--- About this task ---
The response must be a precise copy of the records that follow.

--- Records for this task ---
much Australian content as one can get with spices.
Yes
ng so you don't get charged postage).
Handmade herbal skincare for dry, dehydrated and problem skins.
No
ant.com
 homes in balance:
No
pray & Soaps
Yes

--- Task answer ---
much Australian content as one can get with spices.
Yes
ng so you don't get charged postage).
Handmade herbal skincare for dry, dehydrated and problem skins.
No
ant.com
 homes in balance:
No
pray & Soaps
Yes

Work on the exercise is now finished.